ROME – Five years after its creation, the council of nine cardinals, or C9, tasked with advising Pope Francis and shaping the reform of the Roman Curia, has released a first draft of a constitution outlining the pontiff’s vision for the Vatican.

The proposed document is an Apostolic Constitution, one of the highest forms of papal decrees which usually promulgates significant Church legislation.

For the time being, it is Praedicate Evangelium (Preach the Gospel), and was announced on June 13. It will now be submitted to Francis for review and is therefore subject to change.

“The pope will do what he wants,” said Vatican spokesman Greg Burke in a meeting with the press on Wednesday, and he will apply “all the opportune or necessary changes.”

The draft offers a guideline to “understand the spirit (of the document) and what is behind the writing,” Burke said, and it lists the “guiding principles” that Francis has offered to inspire the new constitution.

There is no set date as to when to expect the final document, which Burke said still requires “a lot of work,” but it will eventually replace Pastor Bonus, St. John Paul II’s 1998 constitution for the Roman Curia.

The cardinals, with the exception of Australian Cardinal George Pell, met June 11-13, with the pope not attending on Wednesday because he was at his weekly general audience in St. Peter’s Square.

Pell, who is the prefect of the Vatican’s Secretariat for the Economy, is currently in Australia awaiting trial on sexual abuse charges. Burke stated that no representative from the secretariat was present at the meetings.

Monsignor Brian Ferme, secretary of the Council of the Economy, presented the various steps of the Vatican’s financial reform to the cardinals.
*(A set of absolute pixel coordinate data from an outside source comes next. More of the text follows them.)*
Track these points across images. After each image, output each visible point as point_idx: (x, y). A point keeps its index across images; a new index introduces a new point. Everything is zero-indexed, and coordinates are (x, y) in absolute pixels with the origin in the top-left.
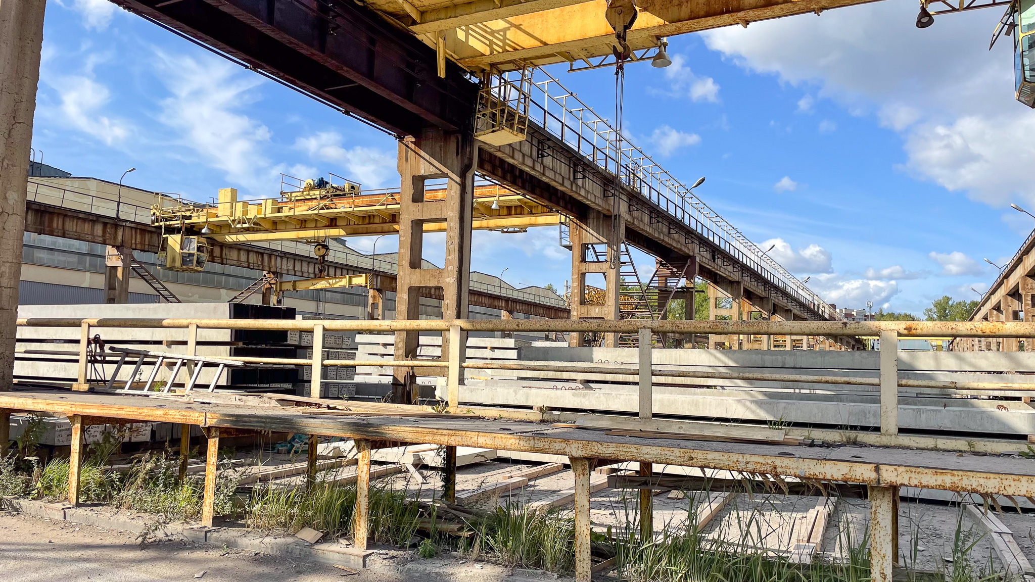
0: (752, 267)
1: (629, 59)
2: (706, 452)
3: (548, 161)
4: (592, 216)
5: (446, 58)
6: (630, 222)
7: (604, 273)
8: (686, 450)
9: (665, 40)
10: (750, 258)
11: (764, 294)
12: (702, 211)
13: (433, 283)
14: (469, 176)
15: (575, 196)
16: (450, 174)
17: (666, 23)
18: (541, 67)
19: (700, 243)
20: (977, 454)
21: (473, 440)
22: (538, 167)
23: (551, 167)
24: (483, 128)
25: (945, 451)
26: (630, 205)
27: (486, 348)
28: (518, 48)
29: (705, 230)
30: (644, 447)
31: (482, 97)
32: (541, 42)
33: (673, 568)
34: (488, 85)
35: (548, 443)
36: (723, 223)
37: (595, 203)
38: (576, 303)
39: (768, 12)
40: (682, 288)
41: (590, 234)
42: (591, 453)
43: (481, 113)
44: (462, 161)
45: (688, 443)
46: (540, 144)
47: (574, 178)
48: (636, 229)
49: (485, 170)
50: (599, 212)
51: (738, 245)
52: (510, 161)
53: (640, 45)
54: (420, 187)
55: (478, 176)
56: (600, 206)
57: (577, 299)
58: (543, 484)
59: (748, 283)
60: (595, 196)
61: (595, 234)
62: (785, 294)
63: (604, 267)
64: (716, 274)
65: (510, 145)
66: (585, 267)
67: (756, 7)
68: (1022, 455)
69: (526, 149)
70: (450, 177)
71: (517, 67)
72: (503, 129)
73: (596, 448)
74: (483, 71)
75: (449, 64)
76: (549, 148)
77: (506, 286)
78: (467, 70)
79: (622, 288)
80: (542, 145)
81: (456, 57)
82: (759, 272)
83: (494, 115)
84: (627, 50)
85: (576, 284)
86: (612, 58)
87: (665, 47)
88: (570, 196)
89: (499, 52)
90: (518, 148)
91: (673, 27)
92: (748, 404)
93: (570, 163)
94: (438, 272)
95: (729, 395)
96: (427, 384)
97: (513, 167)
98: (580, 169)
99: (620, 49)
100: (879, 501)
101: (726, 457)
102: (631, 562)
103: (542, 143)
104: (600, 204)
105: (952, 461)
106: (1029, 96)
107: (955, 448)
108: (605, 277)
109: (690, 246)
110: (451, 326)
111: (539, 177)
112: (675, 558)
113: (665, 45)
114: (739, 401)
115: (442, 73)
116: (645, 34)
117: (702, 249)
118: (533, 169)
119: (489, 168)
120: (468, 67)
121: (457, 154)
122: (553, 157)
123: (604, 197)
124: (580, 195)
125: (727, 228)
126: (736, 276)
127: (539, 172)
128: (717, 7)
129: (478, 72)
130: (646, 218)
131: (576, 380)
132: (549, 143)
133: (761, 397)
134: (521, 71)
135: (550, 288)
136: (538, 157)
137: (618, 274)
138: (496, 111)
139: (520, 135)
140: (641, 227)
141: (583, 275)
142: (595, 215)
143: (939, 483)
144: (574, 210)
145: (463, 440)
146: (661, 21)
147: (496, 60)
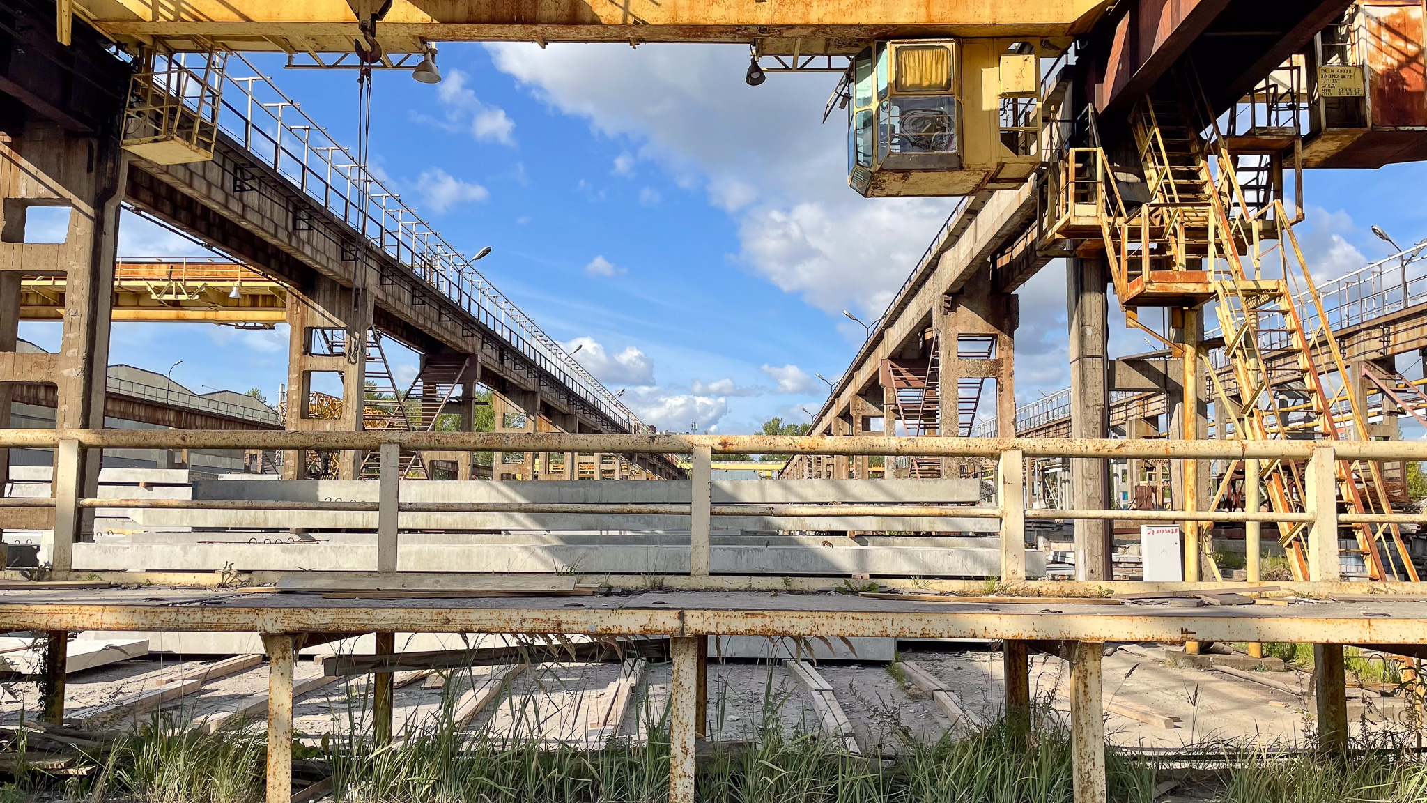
0: (553, 373)
1: (379, 63)
2: (468, 610)
3: (251, 197)
4: (322, 287)
5: (73, 14)
6: (382, 300)
7: (341, 373)
8: (440, 610)
9: (433, 45)
10: (552, 362)
11: (566, 410)
12: (486, 292)
13: (37, 377)
14: (110, 207)
15: (296, 255)
16: (75, 200)
17: (435, 21)
18: (242, 54)
19: (483, 337)
20: (792, 592)
21: (94, 619)
22: (234, 205)
23: (256, 207)
24: (137, 134)
25: (760, 591)
26: (382, 277)
27: (137, 484)
28: (202, 18)
29: (490, 319)
30: (379, 611)
31: (136, 84)
32: (241, 15)
33: (417, 778)
34: (149, 68)
35: (227, 616)
36: (516, 312)
37: (327, 268)
38: (294, 415)
39: (572, 31)
40: (457, 398)
41: (319, 314)
42: (297, 625)
43: (136, 110)
44: (98, 181)
45: (446, 602)
46: (238, 171)
47: (295, 228)
48: (391, 311)
49: (141, 201)
50: (333, 282)
51: (534, 343)
52: (186, 190)
53: (397, 47)
54: (18, 216)
55: (129, 209)
56: (335, 272)
57: (295, 410)
58: (226, 687)
59: (546, 394)
60: (328, 258)
61: (327, 314)
62: (594, 410)
63: (341, 363)
64: (505, 380)
65: (185, 166)
66: (310, 362)
67: (556, 23)
68: (839, 591)
69: (214, 174)
70: (74, 206)
71: (200, 48)
72: (173, 138)
73: (305, 617)
74: (140, 45)
75: (79, 26)
76: (253, 177)
77: (178, 389)
78: (111, 39)
79: (367, 396)
80: (242, 173)
81: (92, 16)
82: (562, 380)
83: (159, 116)
84: (376, 49)
85: (294, 387)
86: (354, 59)
87: (433, 56)
88: (288, 255)
89: (169, 20)
90: (200, 172)
91: (443, 29)
92: (539, 551)
93: (287, 205)
94: (48, 359)
95: (514, 542)
96: (23, 543)
97: (190, 201)
98: (304, 216)
99: (366, 46)
100: (682, 656)
101: (495, 615)
102: (354, 778)
103: (241, 169)
104: (335, 270)
105: (765, 601)
106: (861, 183)
107: (771, 587)
108: (342, 378)
109: (470, 340)
110: (61, 439)
111: (237, 221)
112: (421, 764)
113: (433, 52)
114: (526, 548)
115: (64, 36)
116: (404, 32)
117: (485, 346)
118: (226, 207)
119: (148, 199)
120: (114, 35)
121: (90, 170)
122: (260, 193)
123: (342, 260)
124: (304, 254)
125: (521, 319)
126: (531, 384)
127: (236, 213)
128: (504, 12)
129: (131, 46)
130: (406, 297)
131: (288, 529)
132: (253, 170)
133: (556, 543)
134: (207, 55)
135: (254, 395)
136: (234, 190)
137: (362, 374)
138: (162, 110)
139: (202, 151)
140: (399, 308)
141: (307, 374)
142: (328, 286)
143: (749, 627)
144: (294, 276)
145: (76, 620)
146: (428, 18)
147: (163, 31)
The main objectives, Burke said, were avoiding waste; favoring transparency; ensuring the correct application of accounting standards, following the principle of dual-control and international standards.

Beyond the work that still needs to be done, Ferme underlined the positive results since the beginning of the financial reform, including increased attention toward expenditures, a better understanding of the reform process, and a change in the mentality regarding transparency and accountability.

Amid scandals concerning the Church’s role in sexual abuse, especially the recent crisis in Chile, Boston Cardinal Sean Patrick O’Malley updated the cardinals on the work made by the Pontifical Commission for the Protection of Minors, which he leads.

Also present at the C9 meeting was Chilean Cardinal Francisco Javier Errazuriz Ossa, retired archbishop of Santiago, who has faced controversy over his actions surrounding the current abuse scandal in Chile.

The C9 will meet again on September 10-12.